# Exercise:
Print all of the records below word for word, keeping each line unchanged and in its original order.

# Given entries:
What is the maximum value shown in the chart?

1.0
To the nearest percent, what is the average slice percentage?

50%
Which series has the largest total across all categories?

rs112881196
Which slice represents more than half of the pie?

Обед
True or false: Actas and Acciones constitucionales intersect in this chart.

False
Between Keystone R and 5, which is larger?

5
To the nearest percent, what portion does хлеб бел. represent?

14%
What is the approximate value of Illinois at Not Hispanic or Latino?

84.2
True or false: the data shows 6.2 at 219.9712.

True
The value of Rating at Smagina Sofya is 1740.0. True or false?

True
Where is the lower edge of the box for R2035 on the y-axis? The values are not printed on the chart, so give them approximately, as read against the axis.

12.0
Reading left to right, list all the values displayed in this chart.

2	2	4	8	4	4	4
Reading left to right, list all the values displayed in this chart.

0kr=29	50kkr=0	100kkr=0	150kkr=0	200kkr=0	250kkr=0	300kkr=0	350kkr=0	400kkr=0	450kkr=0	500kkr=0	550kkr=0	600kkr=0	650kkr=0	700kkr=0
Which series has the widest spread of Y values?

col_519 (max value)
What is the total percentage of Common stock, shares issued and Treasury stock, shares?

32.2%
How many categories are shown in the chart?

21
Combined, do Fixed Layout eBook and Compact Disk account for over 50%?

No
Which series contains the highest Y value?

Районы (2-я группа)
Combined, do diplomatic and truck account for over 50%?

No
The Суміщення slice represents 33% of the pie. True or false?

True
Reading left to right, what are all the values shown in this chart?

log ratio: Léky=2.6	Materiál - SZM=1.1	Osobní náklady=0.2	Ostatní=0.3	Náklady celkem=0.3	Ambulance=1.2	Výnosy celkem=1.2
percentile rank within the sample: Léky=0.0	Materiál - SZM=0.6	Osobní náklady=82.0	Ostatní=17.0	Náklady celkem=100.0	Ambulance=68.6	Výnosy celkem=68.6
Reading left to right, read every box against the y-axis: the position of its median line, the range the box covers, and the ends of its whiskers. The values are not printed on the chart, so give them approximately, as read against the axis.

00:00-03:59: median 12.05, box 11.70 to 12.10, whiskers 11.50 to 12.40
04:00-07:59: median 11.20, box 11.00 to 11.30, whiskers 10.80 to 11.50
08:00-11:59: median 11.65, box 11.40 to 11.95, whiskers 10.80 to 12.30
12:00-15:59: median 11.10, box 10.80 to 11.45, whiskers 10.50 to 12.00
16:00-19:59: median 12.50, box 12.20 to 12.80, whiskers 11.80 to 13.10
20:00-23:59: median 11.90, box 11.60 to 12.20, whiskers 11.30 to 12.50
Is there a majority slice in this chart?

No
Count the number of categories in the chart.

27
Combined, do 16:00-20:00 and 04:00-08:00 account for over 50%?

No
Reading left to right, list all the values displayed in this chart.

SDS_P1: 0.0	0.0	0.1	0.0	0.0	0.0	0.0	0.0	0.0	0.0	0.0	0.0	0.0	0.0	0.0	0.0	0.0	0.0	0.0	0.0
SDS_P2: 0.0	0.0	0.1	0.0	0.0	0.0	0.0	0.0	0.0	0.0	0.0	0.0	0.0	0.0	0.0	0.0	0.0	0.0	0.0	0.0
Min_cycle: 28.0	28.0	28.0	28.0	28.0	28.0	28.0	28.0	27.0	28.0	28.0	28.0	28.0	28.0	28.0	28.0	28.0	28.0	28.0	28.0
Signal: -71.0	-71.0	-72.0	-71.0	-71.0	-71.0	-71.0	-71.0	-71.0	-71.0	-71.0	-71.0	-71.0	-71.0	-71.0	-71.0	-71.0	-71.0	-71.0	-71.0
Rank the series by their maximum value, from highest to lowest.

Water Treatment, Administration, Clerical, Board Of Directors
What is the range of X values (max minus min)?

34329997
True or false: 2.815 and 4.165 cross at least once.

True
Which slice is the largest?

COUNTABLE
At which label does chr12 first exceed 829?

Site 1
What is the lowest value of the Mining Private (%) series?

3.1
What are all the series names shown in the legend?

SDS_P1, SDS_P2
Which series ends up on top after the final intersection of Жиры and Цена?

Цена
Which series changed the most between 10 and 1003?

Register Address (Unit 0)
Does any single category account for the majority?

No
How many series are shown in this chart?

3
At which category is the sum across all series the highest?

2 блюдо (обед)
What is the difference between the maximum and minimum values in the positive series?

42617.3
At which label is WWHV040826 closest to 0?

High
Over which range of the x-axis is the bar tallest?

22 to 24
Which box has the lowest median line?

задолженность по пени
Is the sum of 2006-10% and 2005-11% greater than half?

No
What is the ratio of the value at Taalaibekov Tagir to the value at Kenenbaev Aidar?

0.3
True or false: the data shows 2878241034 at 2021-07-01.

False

# Written answer:
What is the maximum value shown in the chart?

1.0
To the nearest percent, what is the average slice percentage?

50%
Which series has the largest total across all categories?

rs112881196
Which slice represents more than half of the pie?

Обед
True or false: Actas and Acciones constitucionales intersect in this chart.

False
Between Keystone R and 5, which is larger?

5
To the nearest percent, what portion does хлеб бел. represent?

14%
What is the approximate value of Illinois at Not Hispanic or Latino?

84.2
True or false: the data shows 6.2 at 219.9712.

True
The value of Rating at Smagina Sofya is 1740.0. True or false?

True
Where is the lower edge of the box for R2035 on the y-axis? The values are not printed on the chart, so give them approximately, as read against the axis.

12.0
Reading left to right, list all the values displayed in this chart.

2	2	4	8	4	4	4
Reading left to right, list all the values displayed in this chart.

0kr=29	50kkr=0	100kkr=0	150kkr=0	200kkr=0	250kkr=0	300kkr=0	350kkr=0	400kkr=0	450kkr=0	500kkr=0	550kkr=0	600kkr=0	650kkr=0	700kkr=0
Which series has the widest spread of Y values?

col_519 (max value)
What is the total percentage of Common stock, shares issued and Treasury stock, shares?

32.2%
How many categories are shown in the chart?

21
Combined, do Fixed Layout eBook and Compact Disk account for over 50%?

No
Which series contains the highest Y value?

Районы (2-я группа)
Combined, do diplomatic and truck account for over 50%?

No
The Суміщення slice represents 33% of the pie. True or false?

True
Reading left to right, what are all the values shown in this chart?

log ratio: Léky=2.6	Materiál - SZM=1.1	Osobní náklady=0.2	Ostatní=0.3	Náklady celkem=0.3	Ambulance=1.2	Výnosy celkem=1.2
percentile rank within the sample: Léky=0.0	Materiál - SZM=0.6	Osobní náklady=82.0	Ostatní=17.0	Náklady celkem=100.0	Ambulance=68.6	Výnosy celkem=68.6
Reading left to right, read every box against the y-axis: the position of its median line, the range the box covers, and the ends of its whiskers. The values are not printed on the chart, so give them approximately, as read against the axis.

00:00-03:59: median 12.05, box 11.70 to 12.10, whiskers 11.50 to 12.40
04:00-07:59: median 11.20, box 11.00 to 11.30, whiskers 10.80 to 11.50
08:00-11:59: median 11.65, box 11.40 to 11.95, whiskers 10.80 to 12.30
12:00-15:59: median 11.10, box 10.80 to 11.45, whiskers 10.50 to 12.00
16:00-19:59: median 12.50, box 12.20 to 12.80, whiskers 11.80 to 13.10
20:00-23:59: median 11.90, box 11.60 to 12.20, whiskers 11.30 to 12.50
Is there a majority slice in this chart?

No
Count the number of categories in the chart.

27
Combined, do 16:00-20:00 and 04:00-08:00 account for over 50%?

No
Reading left to right, list all the values displayed in this chart.

SDS_P1: 0.0	0.0	0.1	0.0	0.0	0.0	0.0	0.0	0.0	0.0	0.0	0.0	0.0	0.0	0.0	0.0	0.0	0.0	0.0	0.0
SDS_P2: 0.0	0.0	0.1	0.0	0.0	0.0	0.0	0.0	0.0	0.0	0.0	0.0	0.0	0.0	0.0	0.0	0.0	0.0	0.0	0.0
Min_cycle: 28.0	28.0	28.0	28.0	28.0	28.0	28.0	28.0	27.0	28.0	28.0	28.0	28.0	28.0	28.0	28.0	28.0	28.0	28.0	28.0
Signal: -71.0	-71.0	-72.0	-71.0	-71.0	-71.0	-71.0	-71.0	-71.0	-71.0	-71.0	-71.0	-71.0	-71.0	-71.0	-71.0	-71.0	-71.0	-71.0	-71.0
Rank the series by their maximum value, from highest to lowest.

Water Treatment, Administration, Clerical, Board Of Directors
What is the range of X values (max minus min)?

34329997
True or false: 2.815 and 4.165 cross at least once.

True
Which slice is the largest?

COUNTABLE
At which label does chr12 first exceed 829?

Site 1
What is the lowest value of the Mining Private (%) series?

3.1
What are all the series names shown in the legend?

SDS_P1, SDS_P2
Which series ends up on top after the final intersection of Жиры and Цена?

Цена
Which series changed the most between 10 and 1003?

Register Address (Unit 0)
Does any single category account for the majority?

No
How many series are shown in this chart?

3
At which category is the sum across all series the highest?

2 блюдо (обед)
What is the difference between the maximum and minimum values in the positive series?

42617.3
At which label is WWHV040826 closest to 0?

High
Over which range of the x-axis is the bar tallest?

22 to 24
Which box has the lowest median line?

задолженность по пени
Is the sum of 2006-10% and 2005-11% greater than half?

No
What is the ratio of the value at Taalaibekov Tagir to the value at Kenenbaev Aidar?

0.3
True or false: the data shows 2878241034 at 2021-07-01.

False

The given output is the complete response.